Do you find the questions revolving around insulin pumps in the hospital a new series of challenges? Questions such as: When should they be utilized or removed? When should a patient be able to reestablish pump care when hospitalized for surgery? Should the patient be able to wear the pump during the surgery? And if so, should the basal rates be changed? Is it all right for a patient in the psychiatric ward to continue to manage their own pump therapy if not suicidal?

These and many other questions come up as more and more individuals with type 1 and type 2 diabetes are entering the hospital and wanting to maintain connection with their insulin pump. Another challenge is that many of the hospitalists are unfamiliar and uncomfortable with pump therapy.

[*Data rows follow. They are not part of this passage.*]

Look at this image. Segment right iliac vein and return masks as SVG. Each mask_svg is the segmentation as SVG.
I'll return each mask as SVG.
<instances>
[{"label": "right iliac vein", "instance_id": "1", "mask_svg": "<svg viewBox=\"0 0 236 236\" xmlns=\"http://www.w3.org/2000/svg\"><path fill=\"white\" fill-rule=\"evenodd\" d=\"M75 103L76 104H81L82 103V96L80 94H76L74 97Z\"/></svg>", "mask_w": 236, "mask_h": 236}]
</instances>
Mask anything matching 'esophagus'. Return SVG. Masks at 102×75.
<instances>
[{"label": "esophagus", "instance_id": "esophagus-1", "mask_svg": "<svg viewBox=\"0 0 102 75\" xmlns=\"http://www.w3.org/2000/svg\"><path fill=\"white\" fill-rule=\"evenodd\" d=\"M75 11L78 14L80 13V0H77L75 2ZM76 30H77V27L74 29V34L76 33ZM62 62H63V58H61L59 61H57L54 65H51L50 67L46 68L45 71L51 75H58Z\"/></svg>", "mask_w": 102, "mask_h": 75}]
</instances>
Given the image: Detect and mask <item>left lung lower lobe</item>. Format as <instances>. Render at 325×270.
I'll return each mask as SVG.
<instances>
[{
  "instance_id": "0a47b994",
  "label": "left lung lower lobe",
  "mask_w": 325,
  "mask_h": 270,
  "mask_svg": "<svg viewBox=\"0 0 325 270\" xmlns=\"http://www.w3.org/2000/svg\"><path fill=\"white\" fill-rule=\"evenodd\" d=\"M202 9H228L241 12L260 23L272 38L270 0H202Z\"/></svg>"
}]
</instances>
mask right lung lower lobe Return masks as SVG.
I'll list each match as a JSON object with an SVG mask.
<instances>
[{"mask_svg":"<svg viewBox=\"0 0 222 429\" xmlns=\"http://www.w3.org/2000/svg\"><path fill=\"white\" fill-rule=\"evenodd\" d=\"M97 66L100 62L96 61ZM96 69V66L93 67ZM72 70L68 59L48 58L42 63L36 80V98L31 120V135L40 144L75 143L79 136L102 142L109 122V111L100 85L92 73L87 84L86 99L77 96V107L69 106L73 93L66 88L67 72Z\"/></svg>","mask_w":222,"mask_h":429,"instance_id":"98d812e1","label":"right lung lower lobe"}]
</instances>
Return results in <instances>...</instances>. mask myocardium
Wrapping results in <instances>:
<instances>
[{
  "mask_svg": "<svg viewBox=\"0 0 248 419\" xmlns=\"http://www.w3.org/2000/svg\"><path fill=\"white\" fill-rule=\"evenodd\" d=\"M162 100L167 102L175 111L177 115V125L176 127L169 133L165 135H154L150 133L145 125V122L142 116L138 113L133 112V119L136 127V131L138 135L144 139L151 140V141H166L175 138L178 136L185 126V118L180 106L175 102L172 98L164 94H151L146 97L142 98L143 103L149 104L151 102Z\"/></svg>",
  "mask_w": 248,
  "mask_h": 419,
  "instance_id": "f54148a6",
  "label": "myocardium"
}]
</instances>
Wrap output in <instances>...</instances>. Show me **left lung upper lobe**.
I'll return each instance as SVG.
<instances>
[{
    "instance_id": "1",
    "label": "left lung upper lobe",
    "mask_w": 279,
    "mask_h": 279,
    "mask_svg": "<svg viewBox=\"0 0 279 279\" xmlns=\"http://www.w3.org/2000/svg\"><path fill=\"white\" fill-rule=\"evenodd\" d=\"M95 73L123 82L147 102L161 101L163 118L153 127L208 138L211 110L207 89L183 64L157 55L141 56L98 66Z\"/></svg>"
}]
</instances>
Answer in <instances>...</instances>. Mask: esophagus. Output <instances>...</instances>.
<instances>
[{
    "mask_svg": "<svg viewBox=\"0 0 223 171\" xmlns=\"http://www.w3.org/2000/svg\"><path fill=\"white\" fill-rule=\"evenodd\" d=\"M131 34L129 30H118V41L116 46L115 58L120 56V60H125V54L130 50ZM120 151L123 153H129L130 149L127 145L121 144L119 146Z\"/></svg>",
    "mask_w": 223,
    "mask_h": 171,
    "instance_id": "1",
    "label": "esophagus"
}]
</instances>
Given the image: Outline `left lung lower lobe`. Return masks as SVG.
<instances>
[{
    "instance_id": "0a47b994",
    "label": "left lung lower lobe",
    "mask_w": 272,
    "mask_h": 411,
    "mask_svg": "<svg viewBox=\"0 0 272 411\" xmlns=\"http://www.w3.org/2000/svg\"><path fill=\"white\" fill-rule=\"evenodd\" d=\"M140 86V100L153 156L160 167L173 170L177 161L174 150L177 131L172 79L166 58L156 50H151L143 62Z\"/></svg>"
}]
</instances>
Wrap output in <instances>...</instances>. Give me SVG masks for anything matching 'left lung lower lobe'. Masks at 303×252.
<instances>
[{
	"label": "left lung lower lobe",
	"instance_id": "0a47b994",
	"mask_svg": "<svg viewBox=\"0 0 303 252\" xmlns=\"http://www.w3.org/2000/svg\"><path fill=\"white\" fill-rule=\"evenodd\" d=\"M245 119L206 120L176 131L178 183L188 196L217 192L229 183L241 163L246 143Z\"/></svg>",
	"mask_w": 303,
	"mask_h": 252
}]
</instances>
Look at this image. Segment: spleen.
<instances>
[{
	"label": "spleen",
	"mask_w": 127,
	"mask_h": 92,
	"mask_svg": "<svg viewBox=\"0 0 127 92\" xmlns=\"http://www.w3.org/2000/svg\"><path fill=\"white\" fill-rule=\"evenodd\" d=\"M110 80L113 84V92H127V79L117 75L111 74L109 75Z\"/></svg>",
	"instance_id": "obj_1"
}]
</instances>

Nurses change positions within the hospital and turnover can create a gap in knowledge about diabetes itself and an array of misunderstandings about insulin pumps as a tool to manage diabetes.

Education on the care of the patient with diabetes on insulin pumps in the hospital setting should be available to hospitalists, nurses and other staff responsible for the care of the patient. Mandated educational tools that are available on demand (computer access, manuals etc) should be implemented for new hires. Patients should be advocates for themselves whenever possible, and as educators, we should encourage that!

If a patient needs to come off pump therapy, asking the patient what their bolus doses and basal rates are during the admission process would greatly enhance the individualization, rather than defaulting to protocols. The latter being required when a patient is unable to communicate their usual insulin dose.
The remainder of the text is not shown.